Here is an extract of the introduction to a (draft) paper making some of the points in more detail:
The subject of Topological Data Analysis (TDA) has emerged recently as being that part of Computational Topology concerned with applying the methods of that subject to the analysis of data sets, that are often of very large size; the methods used are adapted from algebraic and differential topology and are are closely related to those used for spatial reconstruction from scanned data in Visualisation, but the context is, theoretically, not limited to low dimensions nor to data of spatial origin nor, initially, to the visualisation of the data. Its aim, rather, is to give qualitative information on the data, allowing for statistical variation, noise etc. This, if that view is correct, puts it in a strange position.
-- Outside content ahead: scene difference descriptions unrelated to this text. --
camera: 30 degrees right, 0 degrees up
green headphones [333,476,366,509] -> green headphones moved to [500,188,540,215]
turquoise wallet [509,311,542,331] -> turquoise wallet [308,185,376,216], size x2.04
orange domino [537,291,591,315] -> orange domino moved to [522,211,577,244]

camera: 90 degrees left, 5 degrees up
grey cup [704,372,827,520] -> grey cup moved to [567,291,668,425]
The invariants it puts forward will, if they are to be successful, have to give useful information about the data. The theory does require some hard work by the user to interpret the information it is giving in a usable way, but until it is interpreted, how can it be useful? It is probable that one can extend the methods from those currently being used, but also there should be an examination what new information can be obtained by using those same methods in new ways.
The sort of applications considered so far have been looking, for instance, for qualitative structure in the clusters obtained by some classifier. These methods usually assume the data comes from sampling a manifold or simplicial complex. To these we would suggest the addition of a new type of analysis related to the verification of a mathematical model for what theoretically might be a non-linear situation involving feedback and perhaps even some chaotic aspects. The idealised mathematical model would then be likely to predict that the experimental data might be as if sampled from a (possibly high dimensional) space that is embedded in some (even higher dimensional) Euclidean space, but this idealised model space need not form a manifold, and might even be fractal in its nature.
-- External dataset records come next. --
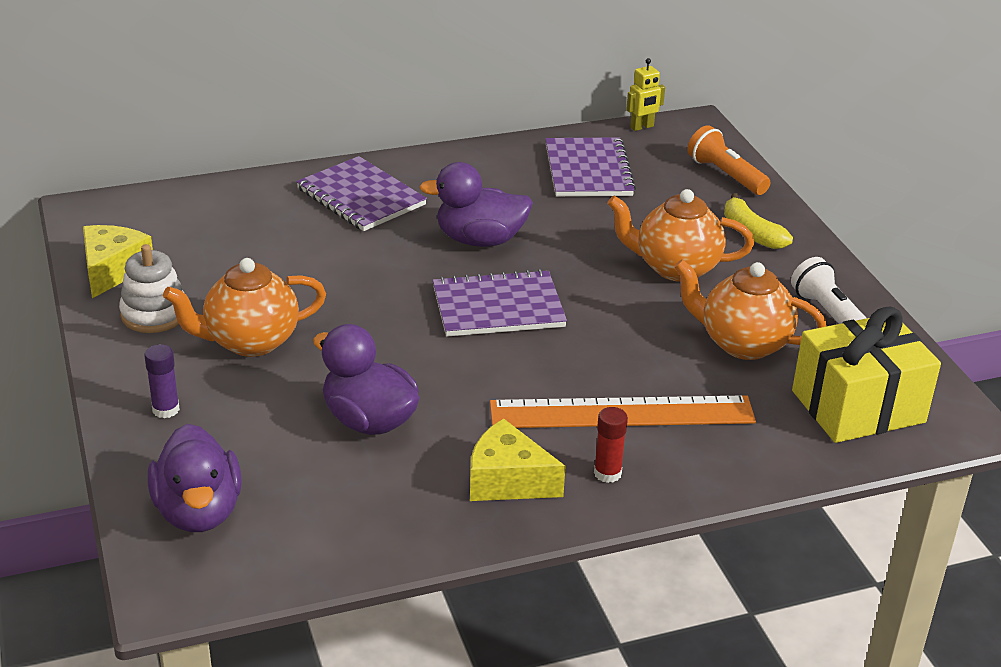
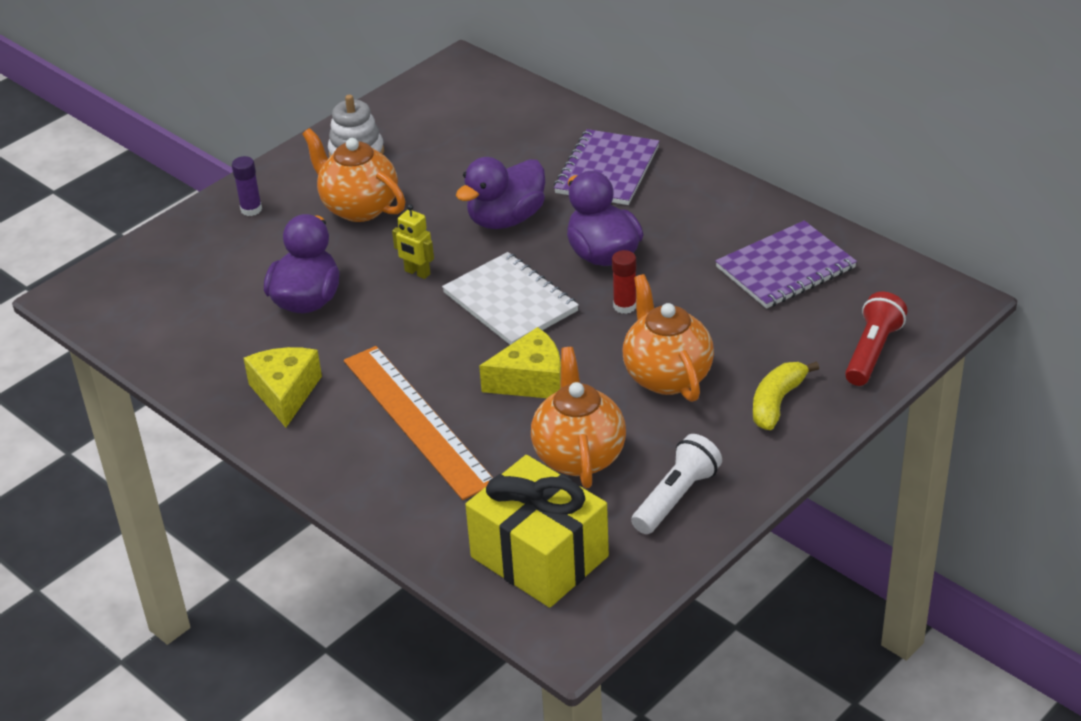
camera: 65 degrees right, 5 degrees up
yellow cheese [83,225,153,298] -> yellow cheese moved to [479,327,561,398]
purple duck [148,424,242,532] -> purple duck moved to [456,157,545,229]
purple notebook [433,269,567,337] -> white notebook [442,252,579,345]
red glue stick [594,407,628,483] -> red glue stick moved to [612,250,636,314]
yellow robot [626,58,665,131] -> yellow robot moved to [392,204,434,279]
orange flashlight [687,125,771,195] -> red flashlight [845,292,907,386]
It has been argued that there are two related views of Spatial Representation. The first is representation of spaces, but the second, and for the purposes here the more basic one, is representation by spaces. In both cases, the space is an idealised object obtained as the limiting case of indefinitely refined observations of the context object or data. A mathematical model, if possible, will give a second idealised object, another `space'. As this second idealised space is typically observable only through finite approximations, it also is obtained as a limit. One eventual aim of TDA in this situation could be to provide a comparison between these two `spaces'. In other words, in this analysis, any space gives an idealisation of a context and whether or not that is a `spatial context', or even what `spatial context' means might be the subject of a lot of philosophical debate and we will not explore it more here.
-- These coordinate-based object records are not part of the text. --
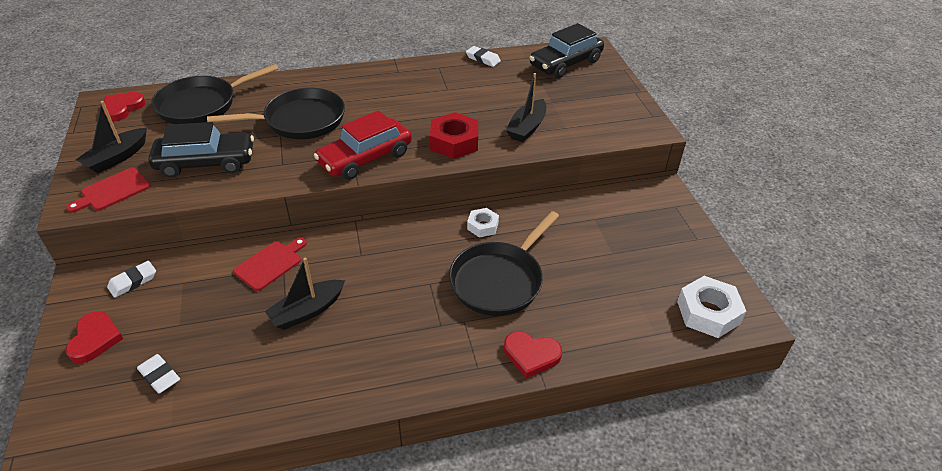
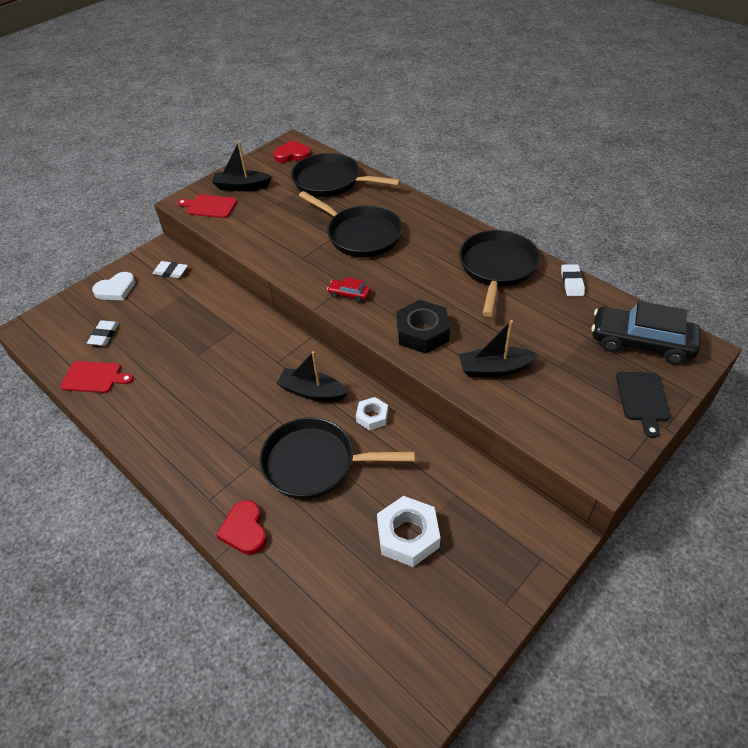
camera: 60 degrees right, 5 degrees up
red heart [65,311,123,363] -> white heart [92,272,135,300]
black car [149,122,254,178] -> none
red cutting board [233,238,307,291] -> red cutting board moved to [60,361,134,393]
black boat [265,258,345,330] -> black boat moved to [276,351,349,402]
red car [314,110,412,180] -> red car [327,277,370,303], size x0.45
red nut [430,112,478,159] -> black nut [397,300,450,354]
white nut [677,276,746,338] -> white nut moved to [377,496,440,567]
none -> black pan [459,230,540,317]
none -> black cutting board [616,372,671,438]

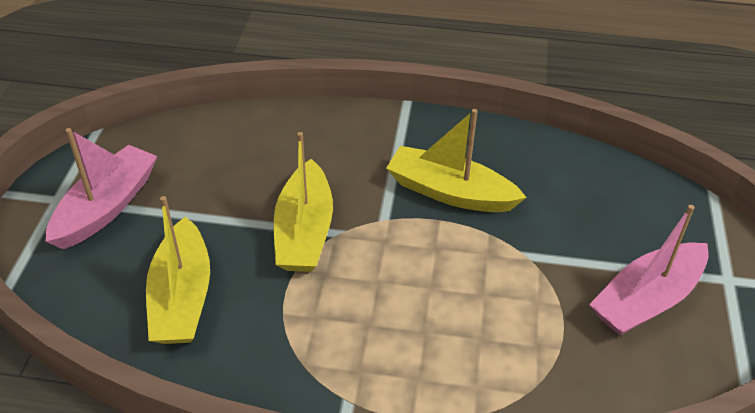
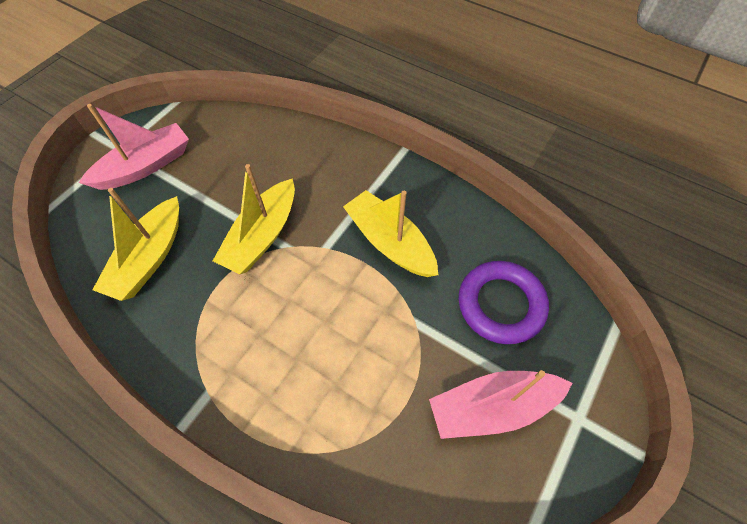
camera: 25 degrees right, 15 degrees up
none -> purple ring [459,261,549,344]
The classical methods of algebraic topology had quite a lot to say about the `invariants' of such limiting spaces, and we will look briefly at some of these methods later. They, by themselves, are not algorithmically efficient, and sometimes not even feasible, but they can be adapted to give much more computationally `friendly' tools. We will briefly review the history of these tools to show how, on a limiting space, the information on the (finite) approximations relates to that on the limit. Here some examples show relevant behaviour for our `non-linear model' thought experiment. The critical phenomena in such examples relates closely to the analysis of not so much the approximations to the limit, but to the refinement or comparison maps between them. This means that we must examine whether the available tools (in particular the various forms of homology) of the present form of TDA can be pushed beyond their current analysis of objects to help in the analysis of maps, and, in the limit, to give qualitative information on the idealised limiting space.